В хорошо протопленной хате на шелестящем сухом сене лежал Тоноян, бок о бок с Бурденко и Мусраиловым. Еще вчера нельзя было и мечтать о возможности уснуть в таком теплом и сухом месте. Многие бойцы уже похрапывали, утомленные дневной тревогой и ночным маршем.
Но Тонояна сон не брал. Он то и дело поворачивался с боку на бок, несколько раз крепко потер лоб, чтобы прошла головная боль. Ничто не помогало. Перед его глазами мелькали картины отступления, лица убитых товарищей, охваченные пламенем дома. От непривычного тепла лоб обдавало жаром, и Тонояну казалось, что на него снова пышет пламенем тот горящий дом, куда он вбежал), опалив лицо и руки, задыхаясь от дыма и чада тлеющей одежды. Вот он снова видит перед собой прислонившуюся к стене фигурку, кидается к ней и, подхватив на руки, выносит из клубов дыма. Кого удалось ему спасти — Тоноян не знал. Его привычные к тяжелому труду руки не чувствовали тяжести ноши. Охваченные пламенем ступени прогибались под его ногами, когда он сбегал во двор. Собравшиеся женщины встретили его плачем и криками: «Вера, Веруша!..» Так звали спасенную Тонояном девушку. Она, пошатываясь, встала на ноги, ее подхватили под руки, чтоб не упала. Кто-то поднес кружку с водой к ее губам, но она так и не смогла выпить. «Отпей, Веруша, отпей хоть глоток!» — убивалась мать.
У Тонояна горело лицо… Когда же они остановятся и пойдут обратно? Когда успокоится страна, на земле которой он жил и карта которой, привезенная когда-то Вартуш, занимала целую стену их дома? «Вот, значит, как велик наш Советский Союз! Как же может он захватить все это?! И как могут жить люди в нашей стране без советской власти, так, чтоб не было колхозов, бригад, парторганизаций, не было договоров о соцсоревновании между колхозами и районами, не было машинно-тракторных станций? Как же смогут люди жить без этого?»
Казалось, Арсен убеждает кого-то: «Кто бы ни говорил это, ты не верь, что мир можно так перевернуть! Если солнце уже взошло, как может оно покатиться назад? И как может мир существовать без солнца? Нет, не будет такого! Кто бы ни говорил — не верь…»
Воздух в хате становился тяжелым, удушливым. Зловонием несло от высыхавших на печи мокрых портянок. Рассветало уже, когда наконец веки его сомкнулись…
Снилась ему Араратская равнина, залитая солнцем. С Арагаца, журча, бегут каналы; зацвели абрикосовые и сливовые деревья, начинают раскрываться светлорозовые и алые бутоны персиковых деревьев.

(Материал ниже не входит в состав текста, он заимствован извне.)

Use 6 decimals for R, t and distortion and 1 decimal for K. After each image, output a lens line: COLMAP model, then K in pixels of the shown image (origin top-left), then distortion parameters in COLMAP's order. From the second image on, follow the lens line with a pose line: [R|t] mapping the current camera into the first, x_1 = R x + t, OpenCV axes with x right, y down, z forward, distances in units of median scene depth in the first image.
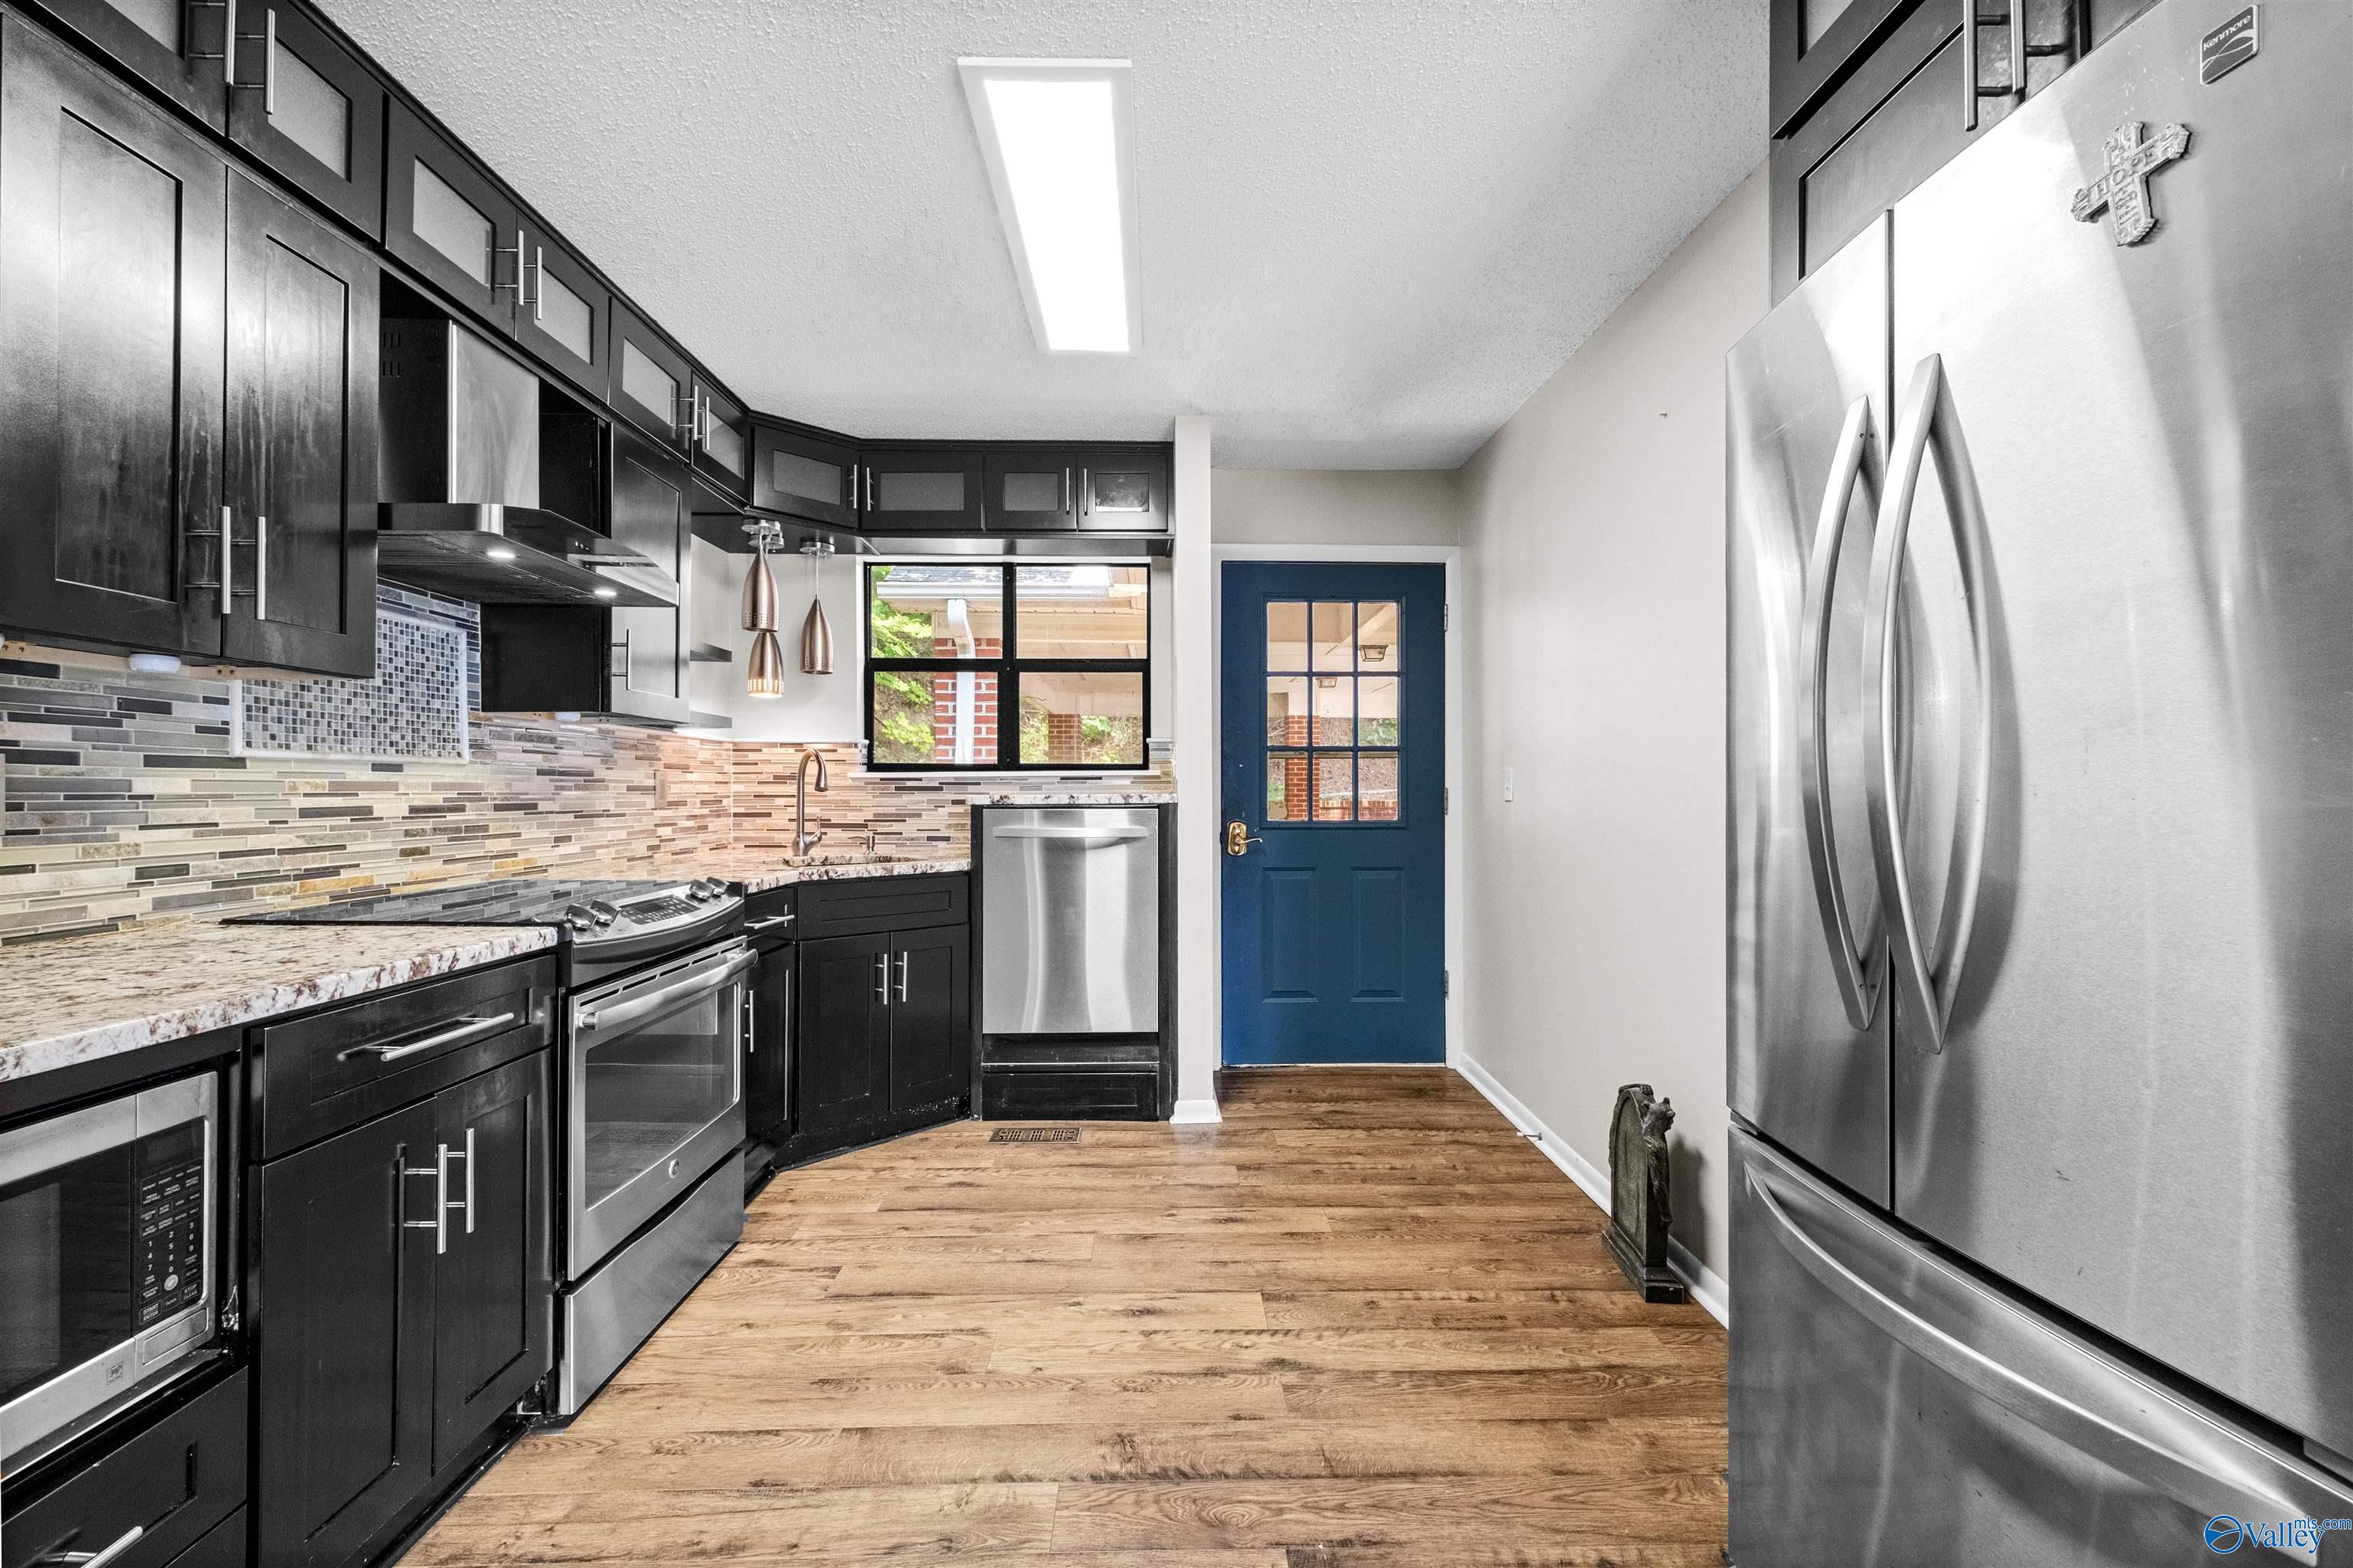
lens RADIAL K [[1031.4, 0, 1188.5], [0, 1031.4, 785.4], [0, 0, 1]] dist [0.004027, -0.003382]
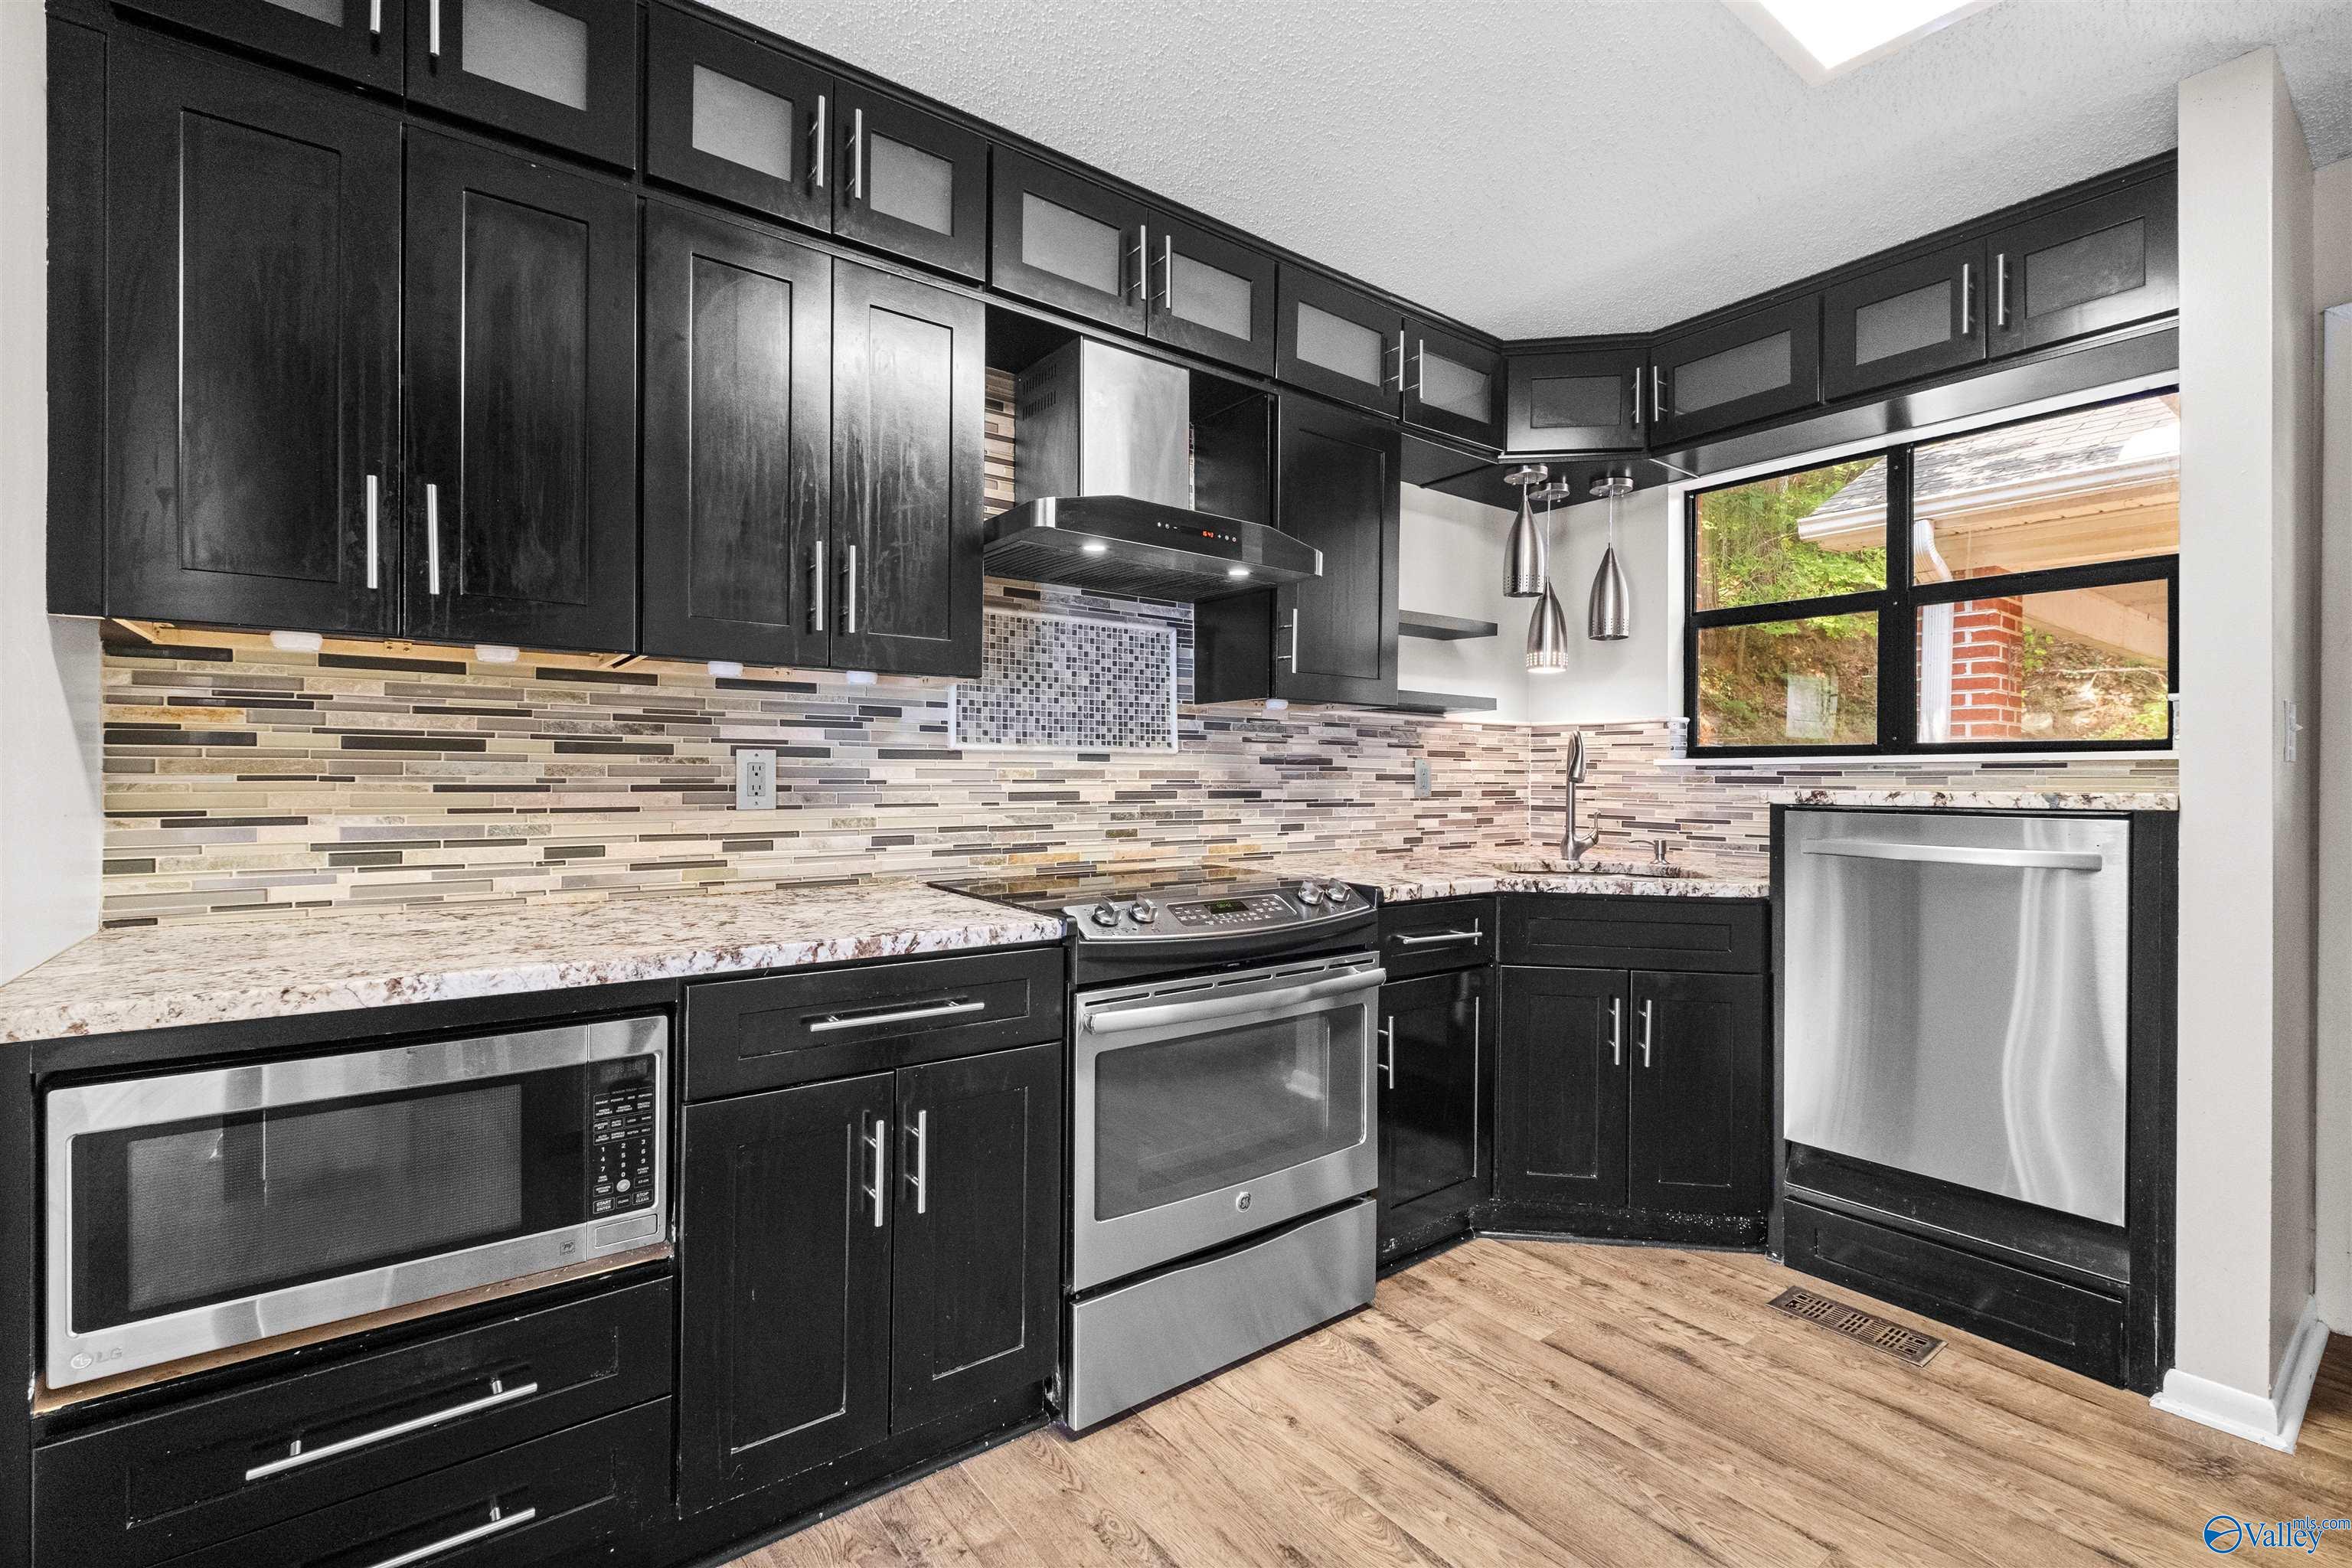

Заливаются, звенят в небе жаворонки, щебечут в гнездах скворцы… Серебристыми косами висят над водами ветви шпатовых деревьев. Вот опять самолет бросает с неба листки. Праздник, большой праздник! На фасаде колхозного клуба, построенного из красного туфа, развеваются флаги. Играет радио, и во дворе делают физкультурные упражнения пионеры в красных галстуках. Арсен аплодирует им вместе с другими и вдруг видит среди пионеров своего Артуша. И когда он так вырос! Каким славным парнем стал… Глаза у него смеются; он поглядывает на отца.
Рядом с Арсеном стоит нарядная, разодетая Манушак.
«Ведь три года прошло, конечно вырос он, не всегда же оставаться ему малышом!» — смеется Манушак и, наклонившись к уху Арсена, шепчет: «Очень стосковалась я по тебе, мое солнышко, мой светлый день Арсен-джан!..»
…Тоноян вдруг проснулся от громкого оклика. Вместе с ним вскочили и остальные бойцы.